Chana Perry went hard to the basket at practice Monday morning, which is about they only good news the San Diego State women’s basketball team has had lately.
The Aztecs were preparing for a trip they wish they weren’t making, one they never even thought of making.
There was little doubt in the minds of the staff and players that the Aztecs would be making an appearance in a postseason tournament. The only problem is that they were thinking NCAA, not WNIT.
But the Women’s National Invitation Tournament in Amarillo, Tex., is exactly where the Aztecs (24-8) are headed after losing five of their past seven, including a first-round game to Fullerton in the Big West Conference tournament. SDSU is top-seeded in the 21st WNIT and will play No. 8 Radford (23-6) Thursday night.
Even the honor of being seeded No. 1 does not necessarily mean good things. The top-seeded team has lost in the first round of the WNIT the past three years. Nevada Las Vegas of the Big West was last year’s victim, losing to Illinois State, 73-70.
While Perry (who shared Big West player of the year honors with Penny Toler of Cal State Long Beach for the second consecutive year) and shooting guard Julie Evans try to heal physically, Coach Earnest Riggins is trying to heal the team mentally.
“Basically, that’s the main thing we have to work on and focus on is playing better mentally,” said Riggins. “Physically, I think we’re there, everything is in place. The last seven ballgames we went out on the floor and tried to keep from losing instead of going out to win.”
Losing is what the Aztecs did, and at the most inopportune time of the season.
Entering the first of two games with Long Beach on Jan. 19, the Aztecs were 14-0 and ranked No. 12 in the country, best in the program’s history.

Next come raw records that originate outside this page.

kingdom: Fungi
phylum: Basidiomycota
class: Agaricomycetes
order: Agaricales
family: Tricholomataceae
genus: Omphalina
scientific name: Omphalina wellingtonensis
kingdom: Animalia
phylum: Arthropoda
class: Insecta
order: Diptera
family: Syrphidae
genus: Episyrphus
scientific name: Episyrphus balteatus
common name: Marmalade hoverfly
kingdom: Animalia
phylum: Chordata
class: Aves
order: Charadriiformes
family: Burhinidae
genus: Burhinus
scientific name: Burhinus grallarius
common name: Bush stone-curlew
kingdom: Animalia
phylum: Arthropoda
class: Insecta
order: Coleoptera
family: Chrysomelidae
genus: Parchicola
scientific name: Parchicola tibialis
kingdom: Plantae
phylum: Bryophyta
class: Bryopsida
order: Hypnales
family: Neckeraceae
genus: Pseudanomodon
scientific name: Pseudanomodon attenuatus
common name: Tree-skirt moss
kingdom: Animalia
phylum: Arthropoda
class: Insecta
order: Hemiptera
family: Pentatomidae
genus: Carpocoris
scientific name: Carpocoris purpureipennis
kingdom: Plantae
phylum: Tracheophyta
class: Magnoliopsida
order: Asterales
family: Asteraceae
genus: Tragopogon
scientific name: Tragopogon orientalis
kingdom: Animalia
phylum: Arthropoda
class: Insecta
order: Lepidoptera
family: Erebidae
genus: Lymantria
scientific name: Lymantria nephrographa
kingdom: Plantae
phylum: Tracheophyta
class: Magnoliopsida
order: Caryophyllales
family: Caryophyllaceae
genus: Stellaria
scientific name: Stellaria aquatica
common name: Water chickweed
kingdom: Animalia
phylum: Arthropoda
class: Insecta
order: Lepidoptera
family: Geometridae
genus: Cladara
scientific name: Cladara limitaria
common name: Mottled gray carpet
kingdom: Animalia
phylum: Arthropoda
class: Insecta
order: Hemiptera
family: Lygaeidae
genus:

The Aztecs’ 99-80 loss to the 49ers was not nearly as ominous as the pain that began affecting Perry, who had been battling soreness in her right Achilles’ tendon most of the season. Finally, it took its toll on Perry and the Aztecs.
Perry, who finished the season averaging 23.3 points and 13.1 rebounds, played off and on until Jan. 30, when her leg was put in a cast until Feb. 6.
When Long Beach came to San Diego Feb. 18, Perry, who had been unable to practice, was noticeably ineffective. She couldn’t move the ball upcourt or drive to the basket. The Aztecs lost, 91-80, in a game that was not even that close.
SDSU followed with a loss to Fullerton and dropped out of the top 20 for the first time. The low point came when the Aztecs traveled to play Pacific, which was sitting near the bottom of the Big West standings, and were routed, 85-68.
That dropped the Aztecs from second to fifth in the Big West and meant they had to play Fullerton, instead of UC Santa Barbara, in the first round of the conference tournament. They had beaten Santa Barbara twice during the regular season by a combined 44 points.
“The injury to Chana did something to us,” Riggins said. “She’s a dominant player, but her leadership ability comes in performance, and the other kids follow. We were hoping that eventually we could get the pieces back together, but I think we never recovered from that.”
If adversity makes a team stronger, then the Aztecs should be ready for the WNIT. But Perry is still feeling pain, and Evans has reinjured a troublesome ankle.
“It’s something we didn’t enjoy,” Riggins said. “We know where we should have been, where we could have been and where we would have been.
“With all those things in mind it really hits hard.”
Radford is is led by 5-foot-5 guard Stephanie Howard, who is averaging 20.2 points, 6.5 assists and 5.8 rebounds. The Highlanders went 12-0 and won the Big South Conference regular-season title, but lost to Campbell in the Big South tournament final to decide the conference’s automatic qualifier to the NCAA tournament. . . . DePaul (22-8) is seeded fourth and is the first team to defend its WNIT title in 16 years. . . . The Aztecs have played just one of the seven teams in the field this season. SDSU defeated sixth-seeded Murray State (21-8), 81-58, January 2 in San Diego. . . . Other teams competing in the tournament are second-seeded Toledo (23-7), third-seeded Richmond (24-6), fifth-seeded Oregon (19-10) and seventh-seeded Notre Dame (20-9).